**What the exercise asks**
Copy the part of the Buddy Check 9 text that starts at "I'll never forget" and ends at "advocate for themselves.", word for word.
Passage to read START
Describe a moment when you have felt powerful.
My advocacy with breast cancer awareness is 25 years old and it's a simple message. It's called Buddy Check 9. As a buddy, I'm saying, let's shout it out. Let's talk about this. Let people know that cancer is not going to make us afraid, so the Buddy Check 9 message has been a call your buddy, support your buddy, remind them to do breast self exams, remind them to do their annual mammograms, make sure they go for that clinical exam by a doctor. Now we know genetics plays a role, so if they have a high risk factor in their family, seek genetic counseling and call that buddy on the ninth of the month.
I'll never forget the first card that I received from a woman who said you saved my life, and she said, I started feeling in the area of the breast and I felt alone. She went to the doctor and it was a cancerous lump. But she said it was stage 0, so she had excised and went on about her life. I had another woman, a nurse, and she was on a shift where she could watch me at 12:00 noon. She felt a lump. In her case, it was a little bit more aggressive. It was a stage 2 cancer and she told me, you saved my life. Most people don't get to save anybody's life in their lifetime. The power that comes from that was that she took my message, saved her own life, and then spread that message, which is what Buddy Check is all about. Spreading the word, having more buddies, getting women aware of their bodies so that they can be the first to know when something's wrong and the advocate for themselves.
I think the women that I'm working with now telling their stories, they are inspiring to see how they respond to a dire diagnosis. The women that I've interviewed who knew that they had terminal cancer, that they weren't gonna make it. I can't tell you how I'm the one with tears in my eyes talking to them about their situation, knowing how it probably is going to end. They inspire me. They keep me going.
Do you still love being a news broadcaster - something you said you never wanted to do?
Passage to read END
Supplied information START
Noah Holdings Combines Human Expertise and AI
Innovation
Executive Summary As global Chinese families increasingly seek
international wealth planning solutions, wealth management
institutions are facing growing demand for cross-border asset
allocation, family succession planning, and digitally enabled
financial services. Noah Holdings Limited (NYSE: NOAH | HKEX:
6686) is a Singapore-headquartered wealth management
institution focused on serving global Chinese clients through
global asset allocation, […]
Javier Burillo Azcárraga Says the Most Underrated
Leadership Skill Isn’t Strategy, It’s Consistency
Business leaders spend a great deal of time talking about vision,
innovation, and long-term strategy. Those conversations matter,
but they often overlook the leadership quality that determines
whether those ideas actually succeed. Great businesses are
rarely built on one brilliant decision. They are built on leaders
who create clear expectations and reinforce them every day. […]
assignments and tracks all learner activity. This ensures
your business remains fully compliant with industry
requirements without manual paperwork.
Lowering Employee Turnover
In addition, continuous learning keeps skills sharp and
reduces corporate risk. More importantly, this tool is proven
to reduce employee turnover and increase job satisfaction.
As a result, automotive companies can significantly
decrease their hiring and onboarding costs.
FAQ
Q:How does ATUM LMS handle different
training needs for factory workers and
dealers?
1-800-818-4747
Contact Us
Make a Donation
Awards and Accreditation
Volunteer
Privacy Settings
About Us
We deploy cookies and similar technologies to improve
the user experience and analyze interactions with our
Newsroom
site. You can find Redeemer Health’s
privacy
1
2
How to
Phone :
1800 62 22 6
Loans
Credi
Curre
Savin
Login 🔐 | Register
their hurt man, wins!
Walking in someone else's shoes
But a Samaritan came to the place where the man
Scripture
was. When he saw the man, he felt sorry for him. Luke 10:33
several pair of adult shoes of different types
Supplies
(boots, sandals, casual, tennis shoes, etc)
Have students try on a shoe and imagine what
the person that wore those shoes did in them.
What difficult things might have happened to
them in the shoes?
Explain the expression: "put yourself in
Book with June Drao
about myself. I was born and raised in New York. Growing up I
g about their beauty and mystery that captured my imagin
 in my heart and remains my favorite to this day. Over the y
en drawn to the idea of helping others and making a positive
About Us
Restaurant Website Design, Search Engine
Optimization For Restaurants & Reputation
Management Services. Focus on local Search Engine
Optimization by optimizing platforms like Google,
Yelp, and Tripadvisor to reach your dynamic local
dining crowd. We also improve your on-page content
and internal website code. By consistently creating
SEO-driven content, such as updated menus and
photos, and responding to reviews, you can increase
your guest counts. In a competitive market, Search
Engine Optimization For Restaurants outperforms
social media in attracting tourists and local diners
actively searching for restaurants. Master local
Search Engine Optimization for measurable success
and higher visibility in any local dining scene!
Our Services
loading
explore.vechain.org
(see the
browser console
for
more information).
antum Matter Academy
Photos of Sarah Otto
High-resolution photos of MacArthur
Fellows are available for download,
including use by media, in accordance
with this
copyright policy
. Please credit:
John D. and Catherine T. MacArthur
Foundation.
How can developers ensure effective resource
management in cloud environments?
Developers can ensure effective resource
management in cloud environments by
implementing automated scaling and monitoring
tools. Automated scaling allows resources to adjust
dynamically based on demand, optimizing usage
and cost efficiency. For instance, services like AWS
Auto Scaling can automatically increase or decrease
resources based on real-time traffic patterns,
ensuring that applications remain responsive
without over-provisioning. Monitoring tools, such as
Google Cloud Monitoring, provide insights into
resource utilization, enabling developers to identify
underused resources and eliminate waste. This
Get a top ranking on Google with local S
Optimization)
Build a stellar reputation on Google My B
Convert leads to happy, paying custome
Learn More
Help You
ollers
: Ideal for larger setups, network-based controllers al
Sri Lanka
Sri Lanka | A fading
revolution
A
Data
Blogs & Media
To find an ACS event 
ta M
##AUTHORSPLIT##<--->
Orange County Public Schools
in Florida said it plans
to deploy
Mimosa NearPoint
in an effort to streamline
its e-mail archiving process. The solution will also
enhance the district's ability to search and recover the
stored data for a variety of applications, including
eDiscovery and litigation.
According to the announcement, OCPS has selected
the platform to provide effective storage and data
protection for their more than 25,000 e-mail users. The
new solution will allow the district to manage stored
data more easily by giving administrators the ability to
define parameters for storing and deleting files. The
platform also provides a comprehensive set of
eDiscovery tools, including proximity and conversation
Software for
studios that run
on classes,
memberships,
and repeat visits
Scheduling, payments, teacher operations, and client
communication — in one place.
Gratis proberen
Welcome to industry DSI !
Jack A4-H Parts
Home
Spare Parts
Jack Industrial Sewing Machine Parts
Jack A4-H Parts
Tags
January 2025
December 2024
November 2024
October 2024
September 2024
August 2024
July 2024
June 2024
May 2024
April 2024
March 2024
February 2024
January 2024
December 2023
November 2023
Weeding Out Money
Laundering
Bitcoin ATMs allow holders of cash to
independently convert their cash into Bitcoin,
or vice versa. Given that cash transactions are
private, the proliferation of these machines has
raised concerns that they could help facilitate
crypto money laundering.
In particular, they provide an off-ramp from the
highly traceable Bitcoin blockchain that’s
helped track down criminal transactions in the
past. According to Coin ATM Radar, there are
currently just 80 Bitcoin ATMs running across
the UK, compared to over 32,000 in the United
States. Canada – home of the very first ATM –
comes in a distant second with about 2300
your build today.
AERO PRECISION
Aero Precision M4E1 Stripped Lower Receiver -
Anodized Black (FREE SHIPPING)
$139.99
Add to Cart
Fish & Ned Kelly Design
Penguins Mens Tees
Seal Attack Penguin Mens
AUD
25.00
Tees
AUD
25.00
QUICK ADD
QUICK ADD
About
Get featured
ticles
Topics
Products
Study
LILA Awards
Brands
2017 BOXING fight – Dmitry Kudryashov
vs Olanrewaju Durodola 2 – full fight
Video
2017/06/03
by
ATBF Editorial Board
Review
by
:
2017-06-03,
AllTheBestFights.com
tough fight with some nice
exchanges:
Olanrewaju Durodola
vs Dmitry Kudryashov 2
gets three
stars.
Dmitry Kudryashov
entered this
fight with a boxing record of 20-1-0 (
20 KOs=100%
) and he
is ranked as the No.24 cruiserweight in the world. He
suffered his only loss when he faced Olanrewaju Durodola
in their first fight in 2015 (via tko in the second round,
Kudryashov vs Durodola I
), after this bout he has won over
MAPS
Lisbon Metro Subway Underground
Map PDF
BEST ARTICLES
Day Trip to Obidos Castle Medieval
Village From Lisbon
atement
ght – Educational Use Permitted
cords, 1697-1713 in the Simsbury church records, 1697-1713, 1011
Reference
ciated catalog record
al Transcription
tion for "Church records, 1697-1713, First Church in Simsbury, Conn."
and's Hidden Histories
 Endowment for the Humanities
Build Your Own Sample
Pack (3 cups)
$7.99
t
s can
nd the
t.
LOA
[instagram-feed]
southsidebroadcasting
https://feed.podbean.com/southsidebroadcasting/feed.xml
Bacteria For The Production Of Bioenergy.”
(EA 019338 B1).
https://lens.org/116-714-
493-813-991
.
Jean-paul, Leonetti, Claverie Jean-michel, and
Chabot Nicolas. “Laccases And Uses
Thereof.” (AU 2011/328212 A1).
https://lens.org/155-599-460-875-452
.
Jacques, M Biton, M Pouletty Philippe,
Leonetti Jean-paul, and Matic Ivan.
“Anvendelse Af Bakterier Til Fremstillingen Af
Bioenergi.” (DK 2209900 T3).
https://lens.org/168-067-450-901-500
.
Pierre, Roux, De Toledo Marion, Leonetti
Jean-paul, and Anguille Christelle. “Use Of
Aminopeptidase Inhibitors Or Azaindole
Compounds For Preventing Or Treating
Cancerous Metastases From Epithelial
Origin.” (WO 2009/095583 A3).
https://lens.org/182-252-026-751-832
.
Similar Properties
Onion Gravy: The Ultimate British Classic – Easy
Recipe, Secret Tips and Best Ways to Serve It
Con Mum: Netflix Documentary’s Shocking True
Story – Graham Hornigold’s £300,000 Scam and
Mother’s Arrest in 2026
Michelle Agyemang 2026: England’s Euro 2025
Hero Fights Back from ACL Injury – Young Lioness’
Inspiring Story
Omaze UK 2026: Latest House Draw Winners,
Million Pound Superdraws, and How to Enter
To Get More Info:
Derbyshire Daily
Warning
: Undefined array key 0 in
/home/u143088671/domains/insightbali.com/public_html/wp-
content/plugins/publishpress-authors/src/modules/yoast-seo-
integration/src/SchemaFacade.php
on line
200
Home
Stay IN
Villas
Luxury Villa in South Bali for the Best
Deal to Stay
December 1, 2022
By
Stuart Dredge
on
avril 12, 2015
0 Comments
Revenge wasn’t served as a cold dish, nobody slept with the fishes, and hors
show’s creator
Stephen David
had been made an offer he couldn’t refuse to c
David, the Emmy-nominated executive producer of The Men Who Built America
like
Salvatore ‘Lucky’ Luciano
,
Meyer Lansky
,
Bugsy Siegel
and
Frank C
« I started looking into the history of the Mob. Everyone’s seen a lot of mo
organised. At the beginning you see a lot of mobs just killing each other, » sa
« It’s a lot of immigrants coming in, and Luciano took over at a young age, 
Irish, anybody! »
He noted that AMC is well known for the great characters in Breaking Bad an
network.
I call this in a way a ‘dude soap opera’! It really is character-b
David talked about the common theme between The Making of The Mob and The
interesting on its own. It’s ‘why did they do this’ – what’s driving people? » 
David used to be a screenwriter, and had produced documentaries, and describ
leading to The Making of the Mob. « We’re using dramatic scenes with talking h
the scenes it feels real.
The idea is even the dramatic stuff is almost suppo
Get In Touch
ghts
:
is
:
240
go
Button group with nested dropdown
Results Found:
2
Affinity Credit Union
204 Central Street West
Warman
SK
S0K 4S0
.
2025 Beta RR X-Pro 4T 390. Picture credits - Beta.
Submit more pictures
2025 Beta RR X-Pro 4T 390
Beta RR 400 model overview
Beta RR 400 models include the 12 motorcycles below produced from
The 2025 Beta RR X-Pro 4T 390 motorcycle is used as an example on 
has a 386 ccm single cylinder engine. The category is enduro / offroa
Supplied information END
**Output of the task**
I'll never forget the first card that I received from a woman who said you saved my life, and she said, I started feeling in the area of the breast and I felt alone. She went to the doctor and it was a cancerous lump. But she said it was stage 0, so she had excised and went on about her life. I had another woman, a nurse, and she was on a shift where she could watch me at 12:00 noon. She felt a lump. In her case, it was a little bit more aggressive. It was a stage 2 cancer and she told me, you saved my life. Most people don't get to save anybody's life in their lifetime. The power that comes from that was that she took my message, saved her own life, and then spread that message, which is what Buddy Check is all about. Spreading the word, having more buddies, getting women aware of their bodies so that they can be the first to know when something's wrong and the advocate for themselves.